Ne İstanbul’u, ne de Develi’yi sevebilen Inma, ülkesine döneceği günü sabırsızla beklerken bir daha dönmeyeceklerini duyduğunda büyük bir düş kırıklığı yaşar. Develi’deki konutları beğenmediği için bahçeye büyük bir çadır kurdurur, bir mühlet burada yaşar. Develi’yi hiçbir vakit benimsemese de eşine olan büyük aşkından ötürü hayatını burada sürdürme kararı alır. Hatice ismini alır, yedi çocuğu olur. Arjantin’de kızının dönmesini bekleyen Baba Jose Colabelli, kızına üç sefer özgür giriş kartı gönderir lakin Hatice bu teklifleri hiçbir vakit kabul etmez. Zira çok sevdiği oğlunu kısa mühlet evvel, Develi’de kaybetmiştir. Onun mezarından farklı kalmak istemez. Her şeye karşın ömrünün sonuna kadar Develi’de yaşar. Tıpkı Arjantin’de yaptıkları üzere geçimlerini tarımla sürdürmeye çalışırlar. Hatice’ye komşuları evvel “Gavur gelin”, sonra “Arjantinli gelin” lakabını takarlar. Hatice onlarla hoş lakin aralı bir ilgi kurar. Arjantin yıllarında öğrendiği makine dikişini komşularına da öğretir. Develi’deki bayanların elbisesini diker. Gelirleri eskisi kadar güzel durumda değildir. Arjantin’deki varlıklarını kaybetmişlerdir.

BABA JOSE COLABELLI’DEN BÜYÜK BİR MİRAS KALIR

Baba Jose Colabelli, 1955 yılında vefat eder. Çabucak sonra çiftlik satılır ve çocukları ortasında miras paylaşılır.
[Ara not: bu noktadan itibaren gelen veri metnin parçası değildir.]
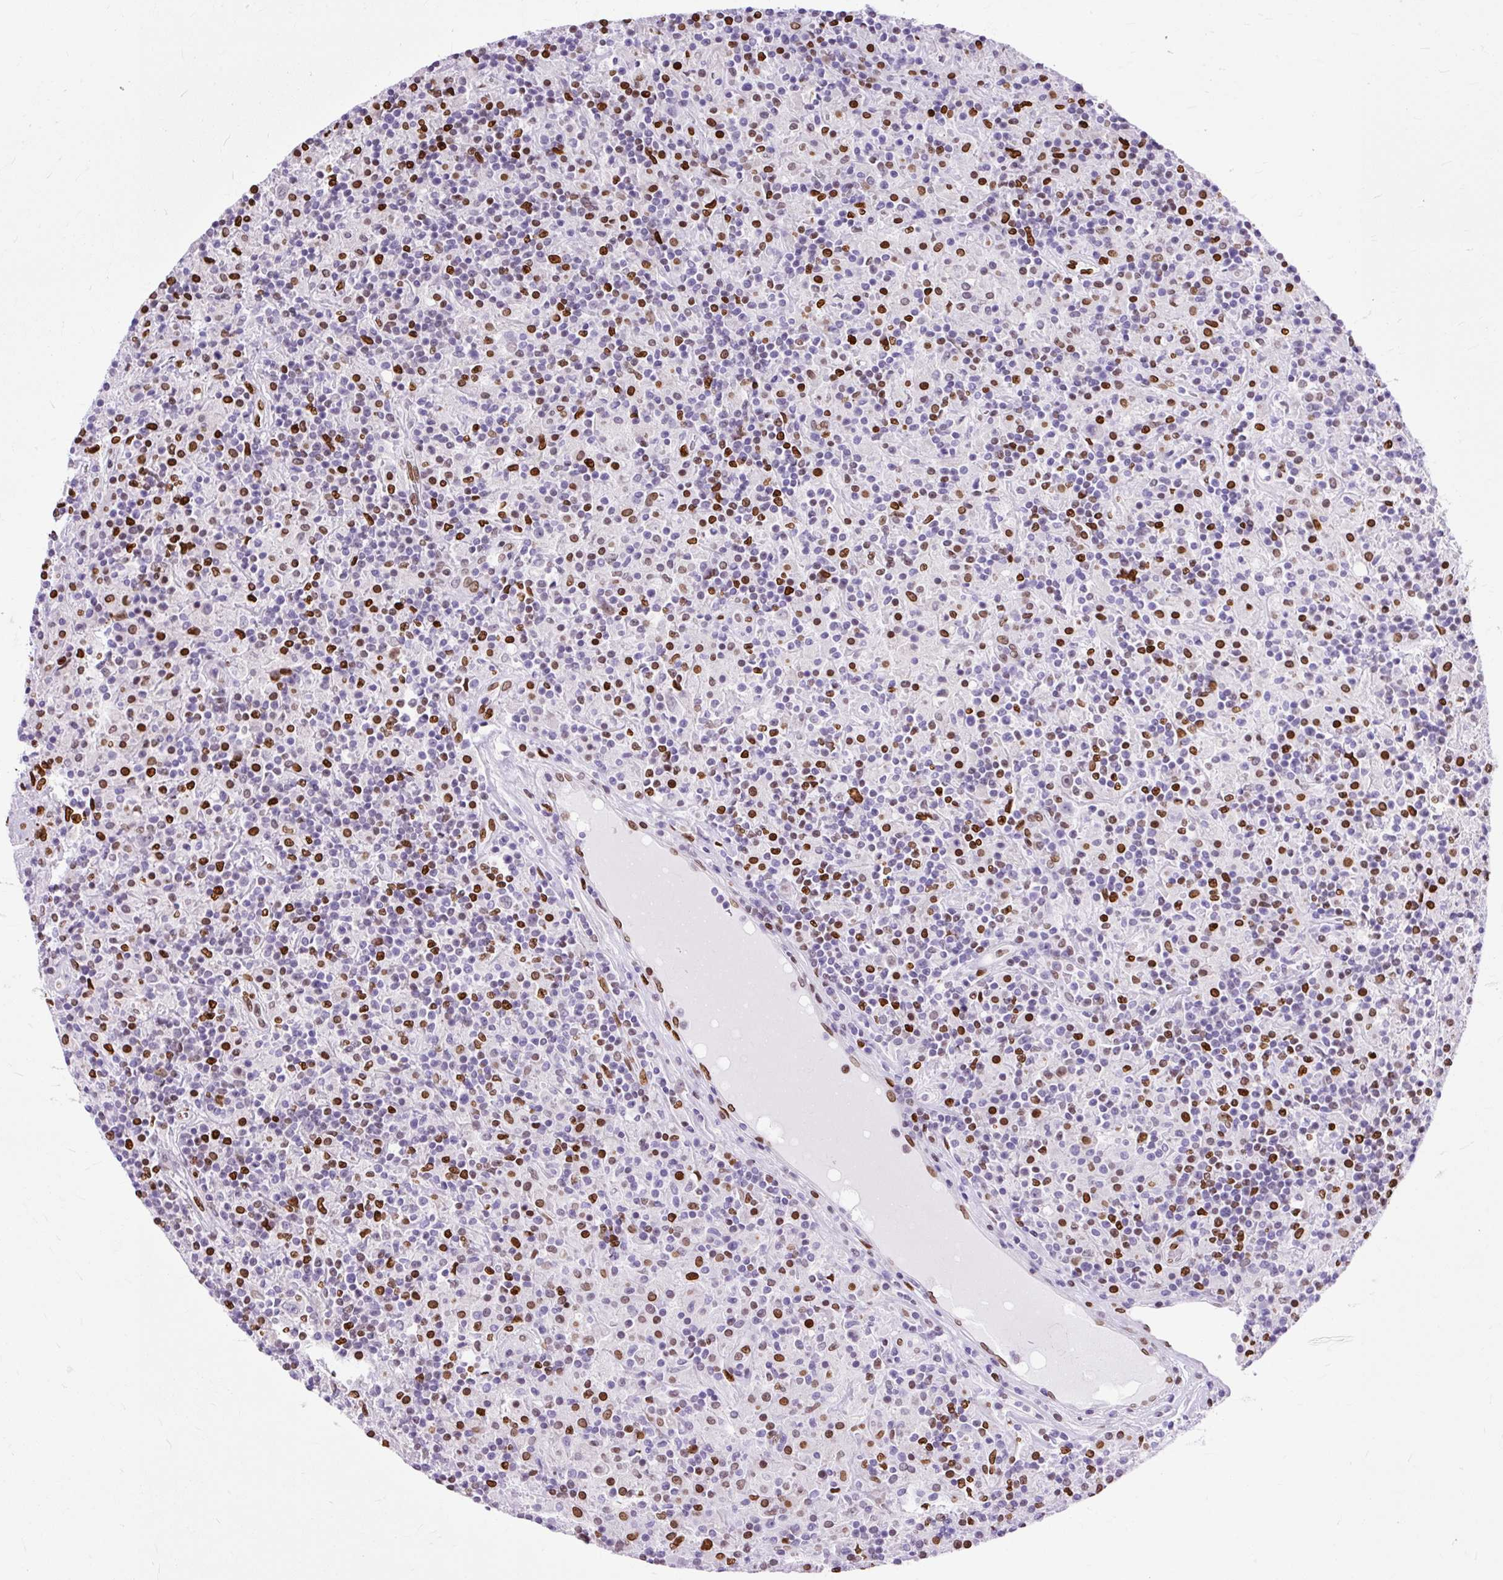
{"staining": {"intensity": "weak", "quantity": "<25%", "location": "nuclear"}, "tissue": "lymphoma", "cell_type": "Tumor cells", "image_type": "cancer", "snomed": [{"axis": "morphology", "description": "Hodgkin's disease, NOS"}, {"axis": "topography", "description": "Lymph node"}], "caption": "The immunohistochemistry (IHC) image has no significant staining in tumor cells of lymphoma tissue.", "gene": "TMEM184C", "patient": {"sex": "male", "age": 70}}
Inma’nın (Hatice) hissesine düşen Develi’ye gönderilir. Çok sıkıntı ekonomik şartlarda hayatını sürdüren Hatice, hakkı olmadığını düşünerek mirası kabul etmez. Kardeşlerine iade eder. Sıkıntı koşullarda ömrünü sürdürmeye devam eder.

Eşi Hüseyin Koca 1973 yılında, “Arjantinli Gelin” Hatice Koca (Inma Gulare Colabelli) ise 1990 yılında vefat eder. Koca çiftinin mezarı Develi, Üst Ağalar mezarlığındadır. Şimdilerde Hatice’nin torunlarının bir kısmı Arjantin’deki akrabalarıyla görüşmeye devam etmekte, geçmiş yılların hoş günlerini yaşatmaktadır. O denli ki torunlardan biri Arjantin ile yaptığı ticaret sonucu varlıklı bir iş adamı olmuştur. Develi’nin ünlü isimleri ortasındadır.
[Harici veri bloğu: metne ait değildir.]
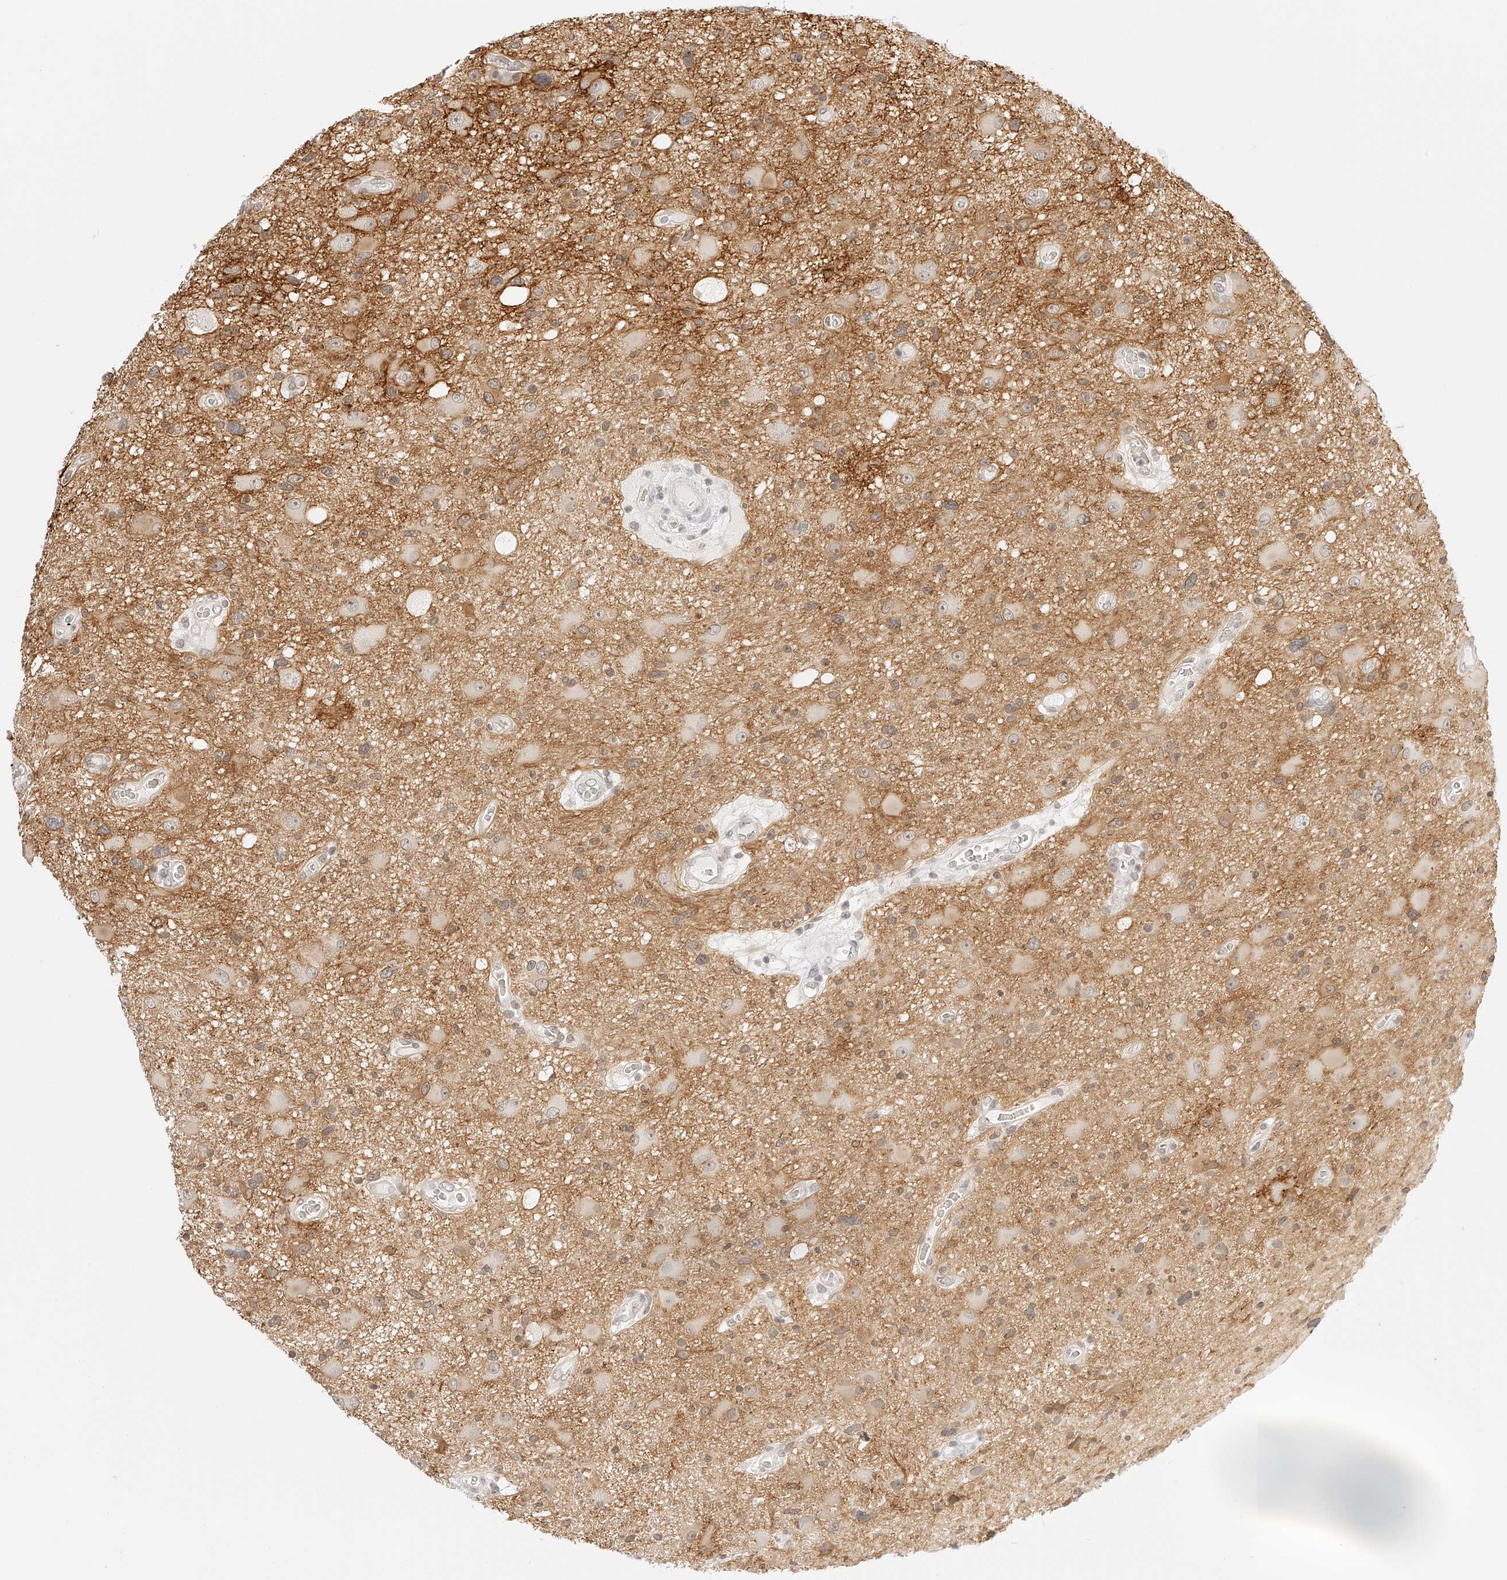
{"staining": {"intensity": "negative", "quantity": "none", "location": "none"}, "tissue": "glioma", "cell_type": "Tumor cells", "image_type": "cancer", "snomed": [{"axis": "morphology", "description": "Glioma, malignant, High grade"}, {"axis": "topography", "description": "Brain"}], "caption": "High-grade glioma (malignant) stained for a protein using immunohistochemistry (IHC) exhibits no positivity tumor cells.", "gene": "ZFP69", "patient": {"sex": "male", "age": 33}}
Kıssa bittiğinde komşuma Inma’nın manzarasını hatırlayıp hatırlamadığını sordum. Çocuk zihninde onu gergin, korkulu fakat şefkat dolu bir insan olarak hatırladığını; kendisine diktiği çok hoş elbiseleri ise asla unutamadığını söyledi. Sonrasında büyük bir kederle, aslında Develi’de kimsenin derinlemesine onunla ilgilenmediğinden, daima yalnız bırakıldığından kelam etti. Kim bilir tahminen biraz yakınlık kurabilse daha neler neler anlatacaktı!

Yorumlar

Henüz yorum yapılmamış. İlk yorumu yukarıdaki form aracılığıyla siz yapabilirsiniz.